Odonates are one of many creatures that are known as messengers in between worlds. They are led by their light sensing compound vision. Their names are not bound to a singular origin myth or etymology of identification. They are simultaneously harbingers of life, rainfall, fortune, mischief and destruction. They are cold blooded, have been called the “devil’s darning needle”, the “toothed one” and are described as beneficial predators. When they are at risk of overheating, they turn their bodies, tail skywards, into obelisks. Their embodiment and presence are intertwined with witchcraft, the spirits of rice plants, ancestors returning home, apotropaic magic, wish fulfilment, evidence of a thriving ecosystem in human modified environments.
Turn your body to the South. How do we keep track of distances, directions and names taken? What trails do our bodies leave when moving across water? What messages from in between worlds do we heed? What instruments, portable objects and articles of safety are carried on these journeys? The cardinal direction of south embodies solar energies, heat physical strength, the presence of warm but softer winds. How can multi-radial tangents of local, scientific, ecological, cosmological, embodied wisdoms accompany us on these crossings? What cognitive maps and compass bearing abilities do we possess? What are you inclined to do when the winds are not in your favour?
Walk towards the water.

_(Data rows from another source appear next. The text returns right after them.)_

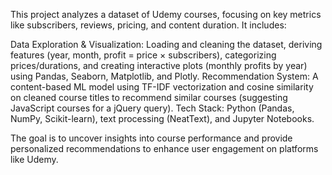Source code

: This project analyzes a dataset of Udemy courses, focusing on key metrics like subscribers, reviews, pricing, and content duration. It includes:

Data Exploration & Visualization: Loading and cleaning the dataset, deriving features (year, month, profit = price × subscribers), categorizing prices/durations, and creating interactive plots (monthly profits by year) using Pandas, Seaborn, Matplotlib, and Plotly.
Recommendation System: A content-based ML model using TF-IDF vectorization and cosine similarity on cleaned course titles to recommend similar courses (suggesting JavaScript courses for a jQuery query).
Tech Stack: Python (Pandas, NumPy, Scikit-learn), text processing (NeatText), and Jupyter Notebooks.

The goal is to uncover insights into course performance and provide personalized recommendations to enhance user engagement on platforms like Udemy.
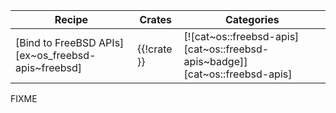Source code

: | Recipe | Crates | Categories |
|--------|--------|------------|
| [Bind to FreeBSD APIs][ex~os_freebsd-apis~freebsd] | {{!crate }} | [![cat~os::freebsd-apis][cat~os::freebsd-apis~badge]][cat~os::freebsd-apis] |

<div class="hidden">
FIXME
</div>
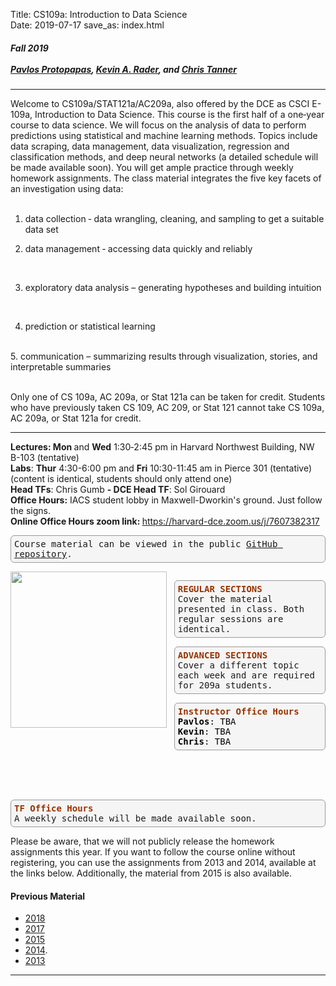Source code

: Title: CS109a: Introduction to Data Science <br>
Date: 2019-07-17
save_as: index.html


<h5>
Fall 2019 <br><br>
<a href="https://iacs.seas.harvard.edu/people/pavlos-protopapas">Pavlos Protopapas</a>,  <a href='https://statistics.fas.harvard.edu/people/kevin-rader'>Kevin A. Rader</a>, and <a href="https://iacs.seas.harvard.edu/people/chris-tanner">Chris Tanner</a></h5>

<hr>

<style>
pre {
  background-color: #F5F5F5;
  display: block;
  font-family: monospace;
  font-size: 14px;
  white-space: pre;
  border-color: #999999;
  border-width: 1px;
  border-style: solid;
  border-radius: 6px;
  margin: 1em 0;
  padding: 5px;
  white-space: pre-wrap;
}

.containerMain {
    display: flex;
    width: 100%;
    height: 300px;
}

.contentA {
    flex: 1;
    flex-direction:column;
 }

.contentB {
    flex: 3;
  }
</style>

<p>Welcome to CS109a/STAT121a/AC209a, also offered by the DCE as CSCI E-109a, Introduction to Data Science. This course is the first half of a one‐year course to data science. We will focus on the analysis of data to perform predictions using statistical and machine learning methods. Topics include data scraping, data management, data visualization, regression and classification methods, and deep neural networks (a detailed schedule will be made available soon). You will get ample practice through weekly homework assignments. The class material integrates the five key facets of an investigation using data:
<br/><br/>

1. data collection ‐ data wrangling, cleaning, and sampling to get a suitable data set <br>

2. data management ‐ accessing data quickly and reliably
<br>

3. exploratory data analysis – generating hypotheses and building intuition
<br>

4. prediction or statistical learning
<br>
5. communication – summarizing results through visualization, stories, and interpretable summaries
<br/> <br/>


Only one of CS 109a, AC 209a, or Stat 121a can be taken for credit. Students who have previously taken CS 109, AC 209, or Stat 121 cannot take CS 109a, AC 209a, or Stat 121a for credit.


<hr>

<strong>Lectures: Mon </strong> and <strong>Wed</strong> 1:30‐2:45 pm in Harvard Northwest Building, NW B-103 (tentative)
<br/>
<strong>Labs</strong>: <strong>Thur</strong> 4:30-6:00 pm and <strong>Fri</strong> 10:30-11:45 am in Pierce 301 (tentative)		 (content is identical, students should only attend one)
</br>
<strong>Head TFs</strong>: Chris Gumb <strong> - DCE Head TF</strong>: Sol Girouard
</br>
<strong>Office Hours:</strong> IACS student lobby in Maxwell-Dworkin's ground. Just follow the signs.
<br/>
<strong>Online Office Hours zoom link: </strong><a href="https://harvard-dce.zoom.us/j/7607382317">https://harvard-dce.zoom.us/j/7607382317</a>


<pre>Course material can be viewed in the public <a href="https://github.com/Harvard-IACS/2019-CS109A/tree/master/content">GitHub repository</a>.</pre>


<div class="containerMain">
<div class="containerA">
<img src="https://harvard-iacs.github.io/2018-CS109A/images/CS109AImage.png"  style="width:250px"/>
</div>

<div class="containerB">&nbsp&nbsp&nbsp </div>
<div class="containerB">

<pre>
<span style="color: #993300;"><strong>REGULAR SECTIONS</strong></span><br />Cover the material presented in class. Both regular sessions are identical.<br /></span></pre>

<pre><span style="color: #993300;"><strong>ADVANCED SECTIONS<br /></strong></span>Cover a different topic each week and are required for 209a students.<br /></pre>

<pre><span style="color: #993300;"><strong>Instructor Office Hours</strong></span><br /><span style="color: #000000;"><strong>Pavlos</strong>: TBA</span><br /><span style="color: #999999;"><span style="color: #000000;"><strong>Kevin</strong>: TBA</span>
<span style="color: #000000;"><strong>Chris</strong>: TBA</span>
</pre>

</div>
</div>
</div>




<br/>
<br/>
<br/>

<div>
<pre><strong><span style="color: #993300;">TF Office Hours </span></strong><strong><span style="color: #993300;"><br /></span></strong>A weekly schedule will be made available soon.</a></pre>

<p>Please be aware, that we will not publicly release the homework assignments this year. If you want to follow the course online without registering, you can use the assignments from 2013 and 2014, available at the links below. Additionally, the material from 2015 is also available.</p>

<h4>Previous Material</h4>
<ul>
<li><a href="http://harvard-iacs.github.io/2018-CS109A">2018</a></li>
<li><a href="http://harvard-iacs.github.io/2017-CS109A">2017</a></li>
<li><a href="http://cs109.github.io/2015">2015</a></li>
<li><a href="http://cs109.github.io/2014/index.html">2014</a>.</li>
<li><a href="https://github.com/cs109/content">2013</a></li>
</ul>
</div>

<hr />

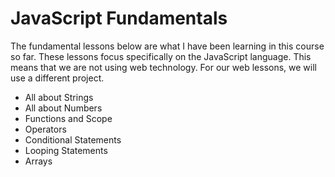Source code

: # JavaScript Fundamentals

The fundamental lessons below are what I have been learning in this course so far. These lessons focus specifically on the JavaScript language. This means that we are not using web technology. For our web lessons, we will use a different project.
- All about Strings
- All about Numbers
- Functions and Scope
- Operators
- Conditional Statements
- Looping Statements
- Arrays
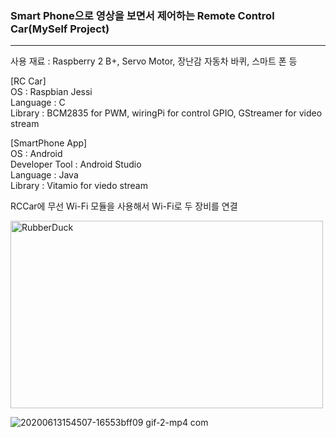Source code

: ### Smart Phone으로 영상을 보면서 제어하는 Remote Control Car(MySelf Project)
<hr/>

사용 재료 : Raspberry 2 B+, Servo Motor, 장난감 자동차 바퀴, 스마트 폰 등

[RC Car]</br>
OS : Raspbian Jessi</br>
Language : C</br>
Library : BCM2835 for PWM, wiringPi for control GPIO, GStreamer for video stream</br>

[SmartPhone App]</br>
OS : Android</br>
Developer Tool : Android Studio</br>
Language : Java</br>
Library : Vitamio for viedo stream</br> 

RCCar에 무선 Wi-Fi 모듈을 사용해서 Wi-Fi로 두 장비를 연결</br>

<img src="https://user-images.githubusercontent.com/65689549/84568600-7b755c80-adbb-11ea-8893-7849989ea44c.png" width="500px" height="300px" title="px(픽셀) 크기 설정" alt="RubberDuck"></img><br/>

![20200613154507-16553bff09 gif-2-mp4 com](https://user-images.githubusercontent.com/65689549/84569176-72868a00-adbf-11ea-885a-a70421676a72.gif)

Walk away from the water. Light a stick of incense. Determine the direction of the wind. Face it. Turn your back to it. Stand for a minute in the warmest spot on the island. Do the same in a cooler, softer place. What gravitational pull do you feel as you move across, towards, away from a particular element?
Embody the aquatic and terrestrial body. Count and take note of the pools of water you encounter today. Think of the dragonfly and make a wish if you see one today.